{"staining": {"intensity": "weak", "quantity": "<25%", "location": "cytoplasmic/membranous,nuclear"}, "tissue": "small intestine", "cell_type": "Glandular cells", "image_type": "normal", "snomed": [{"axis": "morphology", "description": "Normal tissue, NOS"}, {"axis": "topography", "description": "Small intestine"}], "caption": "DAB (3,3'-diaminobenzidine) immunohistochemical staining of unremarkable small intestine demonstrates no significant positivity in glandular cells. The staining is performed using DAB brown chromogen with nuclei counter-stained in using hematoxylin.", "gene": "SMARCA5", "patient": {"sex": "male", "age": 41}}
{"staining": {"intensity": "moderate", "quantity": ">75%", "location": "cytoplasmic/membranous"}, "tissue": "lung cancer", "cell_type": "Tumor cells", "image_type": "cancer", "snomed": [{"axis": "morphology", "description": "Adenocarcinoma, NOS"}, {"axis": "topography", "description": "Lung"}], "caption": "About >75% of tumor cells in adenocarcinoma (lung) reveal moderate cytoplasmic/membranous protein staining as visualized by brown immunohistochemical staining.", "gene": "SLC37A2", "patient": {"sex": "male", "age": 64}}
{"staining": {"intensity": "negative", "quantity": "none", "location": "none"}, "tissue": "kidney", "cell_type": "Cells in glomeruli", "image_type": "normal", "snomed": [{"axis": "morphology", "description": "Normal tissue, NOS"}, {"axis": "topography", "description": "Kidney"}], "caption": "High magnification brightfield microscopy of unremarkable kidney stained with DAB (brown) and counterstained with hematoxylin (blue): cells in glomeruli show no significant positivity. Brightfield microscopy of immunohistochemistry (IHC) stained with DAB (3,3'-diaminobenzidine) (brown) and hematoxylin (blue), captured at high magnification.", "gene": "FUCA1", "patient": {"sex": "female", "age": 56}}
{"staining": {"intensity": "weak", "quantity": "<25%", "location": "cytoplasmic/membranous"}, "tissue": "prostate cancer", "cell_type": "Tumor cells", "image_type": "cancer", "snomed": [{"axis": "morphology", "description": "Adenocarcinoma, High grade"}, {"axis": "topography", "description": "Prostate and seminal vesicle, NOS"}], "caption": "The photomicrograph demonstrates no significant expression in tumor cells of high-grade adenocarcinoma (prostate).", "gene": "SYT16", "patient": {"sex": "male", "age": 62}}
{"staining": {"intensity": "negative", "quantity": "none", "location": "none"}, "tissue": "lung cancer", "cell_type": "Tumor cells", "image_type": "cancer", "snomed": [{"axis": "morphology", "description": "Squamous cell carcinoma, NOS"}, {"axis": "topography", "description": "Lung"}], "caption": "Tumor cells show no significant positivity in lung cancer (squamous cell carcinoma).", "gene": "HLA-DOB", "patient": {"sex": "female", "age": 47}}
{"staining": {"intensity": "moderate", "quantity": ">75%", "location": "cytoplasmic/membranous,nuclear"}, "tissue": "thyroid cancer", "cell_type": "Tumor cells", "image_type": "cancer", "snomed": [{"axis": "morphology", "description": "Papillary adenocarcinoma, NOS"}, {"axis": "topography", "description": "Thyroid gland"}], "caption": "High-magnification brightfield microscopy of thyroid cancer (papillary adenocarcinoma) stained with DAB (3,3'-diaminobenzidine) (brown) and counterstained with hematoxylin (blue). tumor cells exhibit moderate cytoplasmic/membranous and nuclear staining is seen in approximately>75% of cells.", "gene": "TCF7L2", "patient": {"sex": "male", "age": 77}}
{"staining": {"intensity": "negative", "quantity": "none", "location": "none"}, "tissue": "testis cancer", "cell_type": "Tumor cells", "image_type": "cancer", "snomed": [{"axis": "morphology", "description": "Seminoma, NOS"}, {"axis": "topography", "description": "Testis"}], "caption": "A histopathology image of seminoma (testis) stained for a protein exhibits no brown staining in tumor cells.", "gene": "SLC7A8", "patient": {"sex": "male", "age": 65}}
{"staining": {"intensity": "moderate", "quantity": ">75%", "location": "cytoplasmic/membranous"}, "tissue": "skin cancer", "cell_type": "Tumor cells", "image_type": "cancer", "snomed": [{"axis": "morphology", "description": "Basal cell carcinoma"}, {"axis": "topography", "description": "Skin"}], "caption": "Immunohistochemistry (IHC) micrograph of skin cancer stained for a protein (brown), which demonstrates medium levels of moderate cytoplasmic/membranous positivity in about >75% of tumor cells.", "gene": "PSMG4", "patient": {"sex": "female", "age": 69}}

Problem » The entire listing above, every line of it, should be copied out exactly.

Solution to this task »
{"staining": {"intensity": "weak", "quantity": "<25%", "location": "cytoplasmic/membranous,nuclear"}, "tissue": "small intestine", "cell_type": "Glandular cells", "image_type": "normal", "snomed": [{"axis": "morphology", "description": "Normal tissue, NOS"}, {"axis": "topography", "description": "Small intestine"}], "caption": "DAB (3,3'-diaminobenzidine) immunohistochemical staining of unremarkable small intestine demonstrates no significant positivity in glandular cells. The staining is performed using DAB brown chromogen with nuclei counter-stained in using hematoxylin.", "gene": "SMARCA5", "patient": {"sex": "male", "age": 41}}
{"staining": {"intensity": "moderate", "quantity": ">75%", "location": "cytoplasmic/membranous"}, "tissue": "lung cancer", "cell_type": "Tumor cells", "image_type": "cancer", "snomed": [{"axis": "morphology", "description": "Adenocarcinoma, NOS"}, {"axis": "topography", "description": "Lung"}], "caption": "About >75% of tumor cells in adenocarcinoma (lung) reveal moderate cytoplasmic/membranous protein staining as visualized by brown immunohistochemical staining.", "gene": "SLC37A2", "patient": {"sex": "male", "age": 64}}
{"staining": {"intensity": "negative", "quantity": "none", "location": "none"}, "tissue": "kidney", "cell_type": "Cells in glomeruli", "image_type": "normal", "snomed": [{"axis": "morphology", "description": "Normal tissue, NOS"}, {"axis": "topography", "description": "Kidney"}], "caption": "High magnification brightfield microscopy of unremarkable kidney stained with DAB (brown) and counterstained with hematoxylin (blue): cells in glomeruli show no significant positivity. Brightfield microscopy of immunohistochemistry (IHC) stained with DAB (3,3'-diaminobenzidine) (brown) and hematoxylin (blue), captured at high magnification.", "gene": "FUCA1", "patient": {"sex": "female", "age": 56}}
{"staining": {"intensity": "weak", "quantity": "<25%", "location": "cytoplasmic/membranous"}, "tissue": "prostate cancer", "cell_type": "Tumor cells", "image_type": "cancer", "snomed": [{"axis": "morphology", "description": "Adenocarcinoma, High grade"}, {"axis": "topography", "description": "Prostate and seminal vesicle, NOS"}], "caption": "The photomicrograph demonstrates no significant expression in tumor cells of high-grade adenocarcinoma (prostate).", "gene": "SYT16", "patient": {"sex": "male", "age": 62}}
{"staining": {"intensity": "negative", "quantity": "none", "location": "none"}, "tissue": "lung cancer", "cell_type": "Tumor cells", "image_type": "cancer", "snomed": [{"axis": "morphology", "description": "Squamous cell carcinoma, NOS"}, {"axis": "topography", "description": "Lung"}], "caption": "Tumor cells show no significant positivity in lung cancer (squamous cell carcinoma).", "gene": "HLA-DOB", "patient": {"sex": "female", "age": 47}}
{"staining": {"intensity": "moderate", "quantity": ">75%", "location": "cytoplasmic/membranous,nuclear"}, "tissue": "thyroid cancer", "cell_type": "Tumor cells", "image_type": "cancer", "snomed": [{"axis": "morphology", "description": "Papillary adenocarcinoma, NOS"}, {"axis": "topography", "description": "Thyroid gland"}], "caption": "High-magnification brightfield microscopy of thyroid cancer (papillary adenocarcinoma) stained with DAB (3,3'-diaminobenzidine) (brown) and counterstained with hematoxylin (blue). tumor cells exhibit moderate cytoplasmic/membranous and nuclear staining is seen in approximately>75% of cells.", "gene": "TCF7L2", "patient": {"sex": "male", "age": 77}}
{"staining": {"intensity": "negative", "quantity": "none", "location": "none"}, "tissue": "testis cancer", "cell_type": "Tumor cells", "image_type": "cancer", "snomed": [{"axis": "morphology", "description": "Seminoma, NOS"}, {"axis": "topography", "description": "Testis"}], "caption": "A histopathology image of seminoma (testis) stained for a protein exhibits no brown staining in tumor cells.", "gene": "SLC7A8", "patient": {"sex": "male", "age": 65}}
{"staining": {"intensity": "moderate", "quantity": ">75%", "location": "cytoplasmic/membranous"}, "tissue": "skin cancer", "cell_type": "Tumor cells", "image_type": "cancer", "snomed": [{"axis": "morphology", "description": "Basal cell carcinoma"}, {"axis": "topography", "description": "Skin"}], "caption": "Immunohistochemistry (IHC) micrograph of skin cancer stained for a protein (brown), which demonstrates medium levels of moderate cytoplasmic/membranous positivity in about >75% of tumor cells.", "gene": "PSMG4", "patient": {"sex": "female", "age": 69}}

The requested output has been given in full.